Claude for Excel. Claude for PowerPoint. Claude for Word. Claude Code. Claude Cowork. Claude Design. Anthropic Labs as the R&D pipeline. A $100 million Partner Network. A Sydney office opening in Asia-Pacific.

This is a platform company now, not just a frontier lab. And the platform is being built around the idea that conversation is the primary interface for knowledge work, and specialist apps like Figma, Canva, Office, and traditional IDEs are all legacy surfaces that will get abstracted away.

I am not convinced they will win every category. Figma’s design fidelity and collaboration depth are real. Canva’s scale and marketplace are real. But Anthropic does not need to win outright. They need to make Claude the default first draft for design work, the same way ChatGPT became the default first draft for writing. Once that habit forms, the downstream tools become commodity polishers.

What I would watch next

Three things.

First, how fast enterprises actually enable Claude Design. It is off by default for Enterprise plans, admins have to turn it on. That switch is where IT, security, and design leadership have to agree, and it is a real friction point.

Second, how Figma and Canva respond in the next two quarters. Figma Make was already their AI answer. Expect an aggressive feature push.
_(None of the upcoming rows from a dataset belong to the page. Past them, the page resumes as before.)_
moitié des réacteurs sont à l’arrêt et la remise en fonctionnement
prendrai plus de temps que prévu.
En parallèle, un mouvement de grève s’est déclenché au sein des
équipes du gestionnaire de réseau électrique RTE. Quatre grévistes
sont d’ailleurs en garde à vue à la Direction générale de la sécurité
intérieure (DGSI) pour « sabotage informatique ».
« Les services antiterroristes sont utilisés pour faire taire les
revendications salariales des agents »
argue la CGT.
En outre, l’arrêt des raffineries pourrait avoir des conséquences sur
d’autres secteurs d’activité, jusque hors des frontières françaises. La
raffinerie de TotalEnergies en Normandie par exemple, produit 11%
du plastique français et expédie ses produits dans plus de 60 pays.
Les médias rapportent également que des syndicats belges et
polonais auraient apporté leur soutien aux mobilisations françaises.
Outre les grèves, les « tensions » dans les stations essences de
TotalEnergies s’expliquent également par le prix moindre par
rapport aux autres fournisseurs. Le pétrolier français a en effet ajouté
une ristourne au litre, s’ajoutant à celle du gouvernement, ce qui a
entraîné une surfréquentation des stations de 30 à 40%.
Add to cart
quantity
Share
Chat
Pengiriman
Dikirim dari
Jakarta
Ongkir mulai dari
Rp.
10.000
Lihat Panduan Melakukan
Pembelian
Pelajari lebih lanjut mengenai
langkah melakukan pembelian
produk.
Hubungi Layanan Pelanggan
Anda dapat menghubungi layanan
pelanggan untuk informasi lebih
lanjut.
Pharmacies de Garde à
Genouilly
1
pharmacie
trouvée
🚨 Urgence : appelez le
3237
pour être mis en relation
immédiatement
Canva has the advantage of being the partner, not the competitor, for now.

Third, whether Claude Design produces work that is actually good enough for senior designers, or just good enough for founders, PMs, and marketers who were never going to open Figma anyway. Those are two very different markets, and the pricing and positioning implications are enormous.

For now, I am booking time this week to build a real prototype in Claude Design and see how the handoff to Claude Code feels. That is the test. If the full loop from idea to working prototype to production-ready frontend holds up, we are looking at a genuinely new category, not just a Figma competitor.